The model is designed for use in Iranian legal NLP pipelines, document organization, and downstream analysis of judicial data.
## 💡 Use Cases
- Automatic classification of Persian court rulings into civil or criminal categories.
- Preprocessing step for legal analytics and document retrieval systems.
- Assisting legal researchers and developers in structuring Persian legal corpora.
## 🧠 Model Details
- **Language**: Persian (Farsi)
- **Task**: Text Classification
- **Classes**: `civil` (حقوقی), `criminal` (کیفری)
- **Pipeline Tag**: `text-classification`
## 📦 Example Usage
```python
from transformers import AutoTokenizer, AutoModelForSequenceClassification, pipeline
model_name = "QomSSLab/CaseTypeClassifier-fa"
tokenizer = AutoTokenizer.from_pretrained(model_name)
model = AutoModelForSequenceClassification.from_pretrained(model_name)
classifier = pipeline("text-classification", model=model, tokenizer=tokenizer)
text = "در این پرونده متهم به سرقت اموال عمومی محکوم شده است."
result = classifier(text)
print(result)
```
Example Output:
```python
[
{'label': 'کیفری', 'score': 0.9969141483306885}
]
```
## 📊 Evaluation
The model was trained and evaluated on a balanced dataset of Persian court rulings.

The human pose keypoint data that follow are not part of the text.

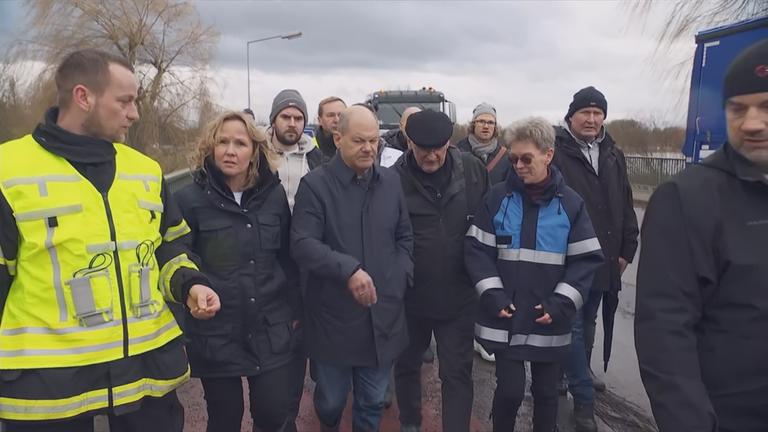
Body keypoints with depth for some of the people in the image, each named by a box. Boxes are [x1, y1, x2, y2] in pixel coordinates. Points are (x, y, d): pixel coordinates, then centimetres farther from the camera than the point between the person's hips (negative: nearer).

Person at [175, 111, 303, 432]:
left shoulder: (275, 195, 2)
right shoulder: (190, 200, -8)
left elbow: (288, 257, 8)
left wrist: (295, 311, 8)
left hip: (272, 331, 2)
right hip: (215, 335, -1)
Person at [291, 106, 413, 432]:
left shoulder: (391, 181, 6)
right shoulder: (315, 184, -10)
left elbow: (405, 237, 13)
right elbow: (302, 245, -18)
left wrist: (401, 277, -1)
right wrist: (348, 269, -28)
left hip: (383, 316, 4)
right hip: (333, 318, -3)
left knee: (373, 403, 19)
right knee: (331, 400, 17)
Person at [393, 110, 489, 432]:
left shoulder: (473, 170, -7)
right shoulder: (395, 178, -14)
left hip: (458, 295, 0)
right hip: (409, 295, 1)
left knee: (457, 373, 8)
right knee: (407, 365, 21)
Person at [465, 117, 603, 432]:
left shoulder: (570, 203, -1)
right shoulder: (498, 197, -1)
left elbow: (586, 260, -1)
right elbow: (477, 249, -2)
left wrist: (561, 304, -11)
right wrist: (492, 295, -13)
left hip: (549, 322, 1)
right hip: (505, 318, 0)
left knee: (546, 391, 14)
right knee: (510, 389, 3)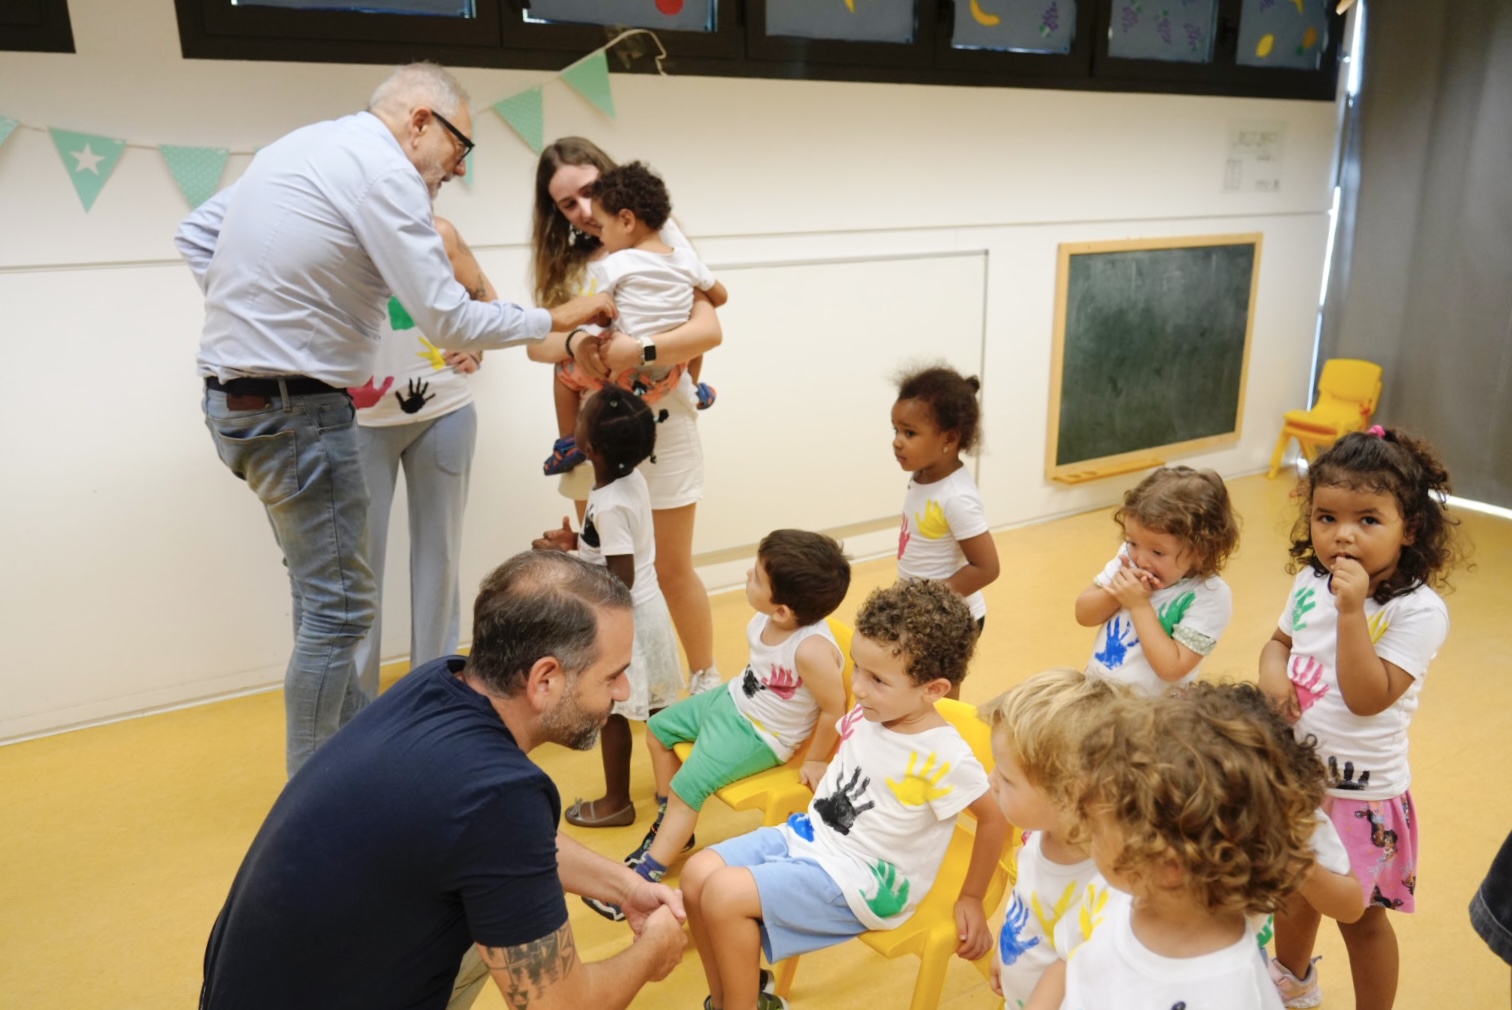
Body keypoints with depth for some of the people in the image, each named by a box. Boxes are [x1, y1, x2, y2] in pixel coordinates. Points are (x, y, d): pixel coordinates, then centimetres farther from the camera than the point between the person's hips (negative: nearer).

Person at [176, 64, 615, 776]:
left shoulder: (302, 146, 14)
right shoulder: (383, 169, -14)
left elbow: (195, 235, 19)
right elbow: (448, 323, -17)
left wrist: (254, 313, 16)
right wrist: (556, 319, -6)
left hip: (235, 391, 10)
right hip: (294, 408, -10)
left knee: (323, 593, 18)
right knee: (338, 609, -1)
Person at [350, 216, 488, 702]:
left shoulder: (438, 233, 2)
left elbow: (486, 297, 16)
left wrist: (475, 351, 1)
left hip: (444, 414, 3)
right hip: (362, 421, -3)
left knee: (439, 550, 11)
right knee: (358, 557, 2)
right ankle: (355, 701, 15)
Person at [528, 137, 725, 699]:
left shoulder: (659, 237, -7)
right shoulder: (567, 260, 6)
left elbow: (708, 329, -18)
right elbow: (538, 342, -4)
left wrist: (639, 351, -35)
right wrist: (574, 345, -27)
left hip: (658, 423, -4)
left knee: (672, 568, 7)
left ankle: (705, 681, 25)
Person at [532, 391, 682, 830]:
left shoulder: (609, 506, -28)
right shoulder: (632, 480, -2)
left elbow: (621, 581, -26)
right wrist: (579, 543, 3)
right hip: (648, 611, 8)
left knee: (611, 712, 9)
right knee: (655, 707, 20)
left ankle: (617, 801, 24)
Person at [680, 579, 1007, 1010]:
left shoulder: (943, 757, -25)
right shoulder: (867, 714, -4)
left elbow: (994, 819, -12)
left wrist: (971, 900, -3)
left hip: (861, 878, -7)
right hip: (808, 834, 8)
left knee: (724, 895, -22)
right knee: (697, 874, -4)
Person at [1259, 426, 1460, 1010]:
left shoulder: (1418, 610, -22)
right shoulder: (1310, 582, -4)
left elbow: (1367, 697, -27)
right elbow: (1280, 641, 13)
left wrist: (1352, 610, -32)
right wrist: (1271, 671, -9)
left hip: (1359, 792, -6)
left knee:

It demonstrates high accuracy in distinguishing civil and criminal judgments.
| Metric | Value |
|:-------|:------:|
| **Training Loss** | 0.0358 |
| **Validation Loss** | 0.033996 |
| **Accuracy** | **0.9951** |
| **F1 Score** | **0.9951** |
| **Precision** | **0.9951** |
| **Recall** | **0.9951** |
**Final Performance:** The model achieved **99.51% accuracy** and **0.9951 F1-score** on the validation set.
### Limitations
- Performance may degrade on highly abbreviated or informal texts.
- Designed primarily for Iranian legal language; may not generalize to non-Iranian legal contexts.
- Does not classify subtypes (e.g., family, property, or financial cases).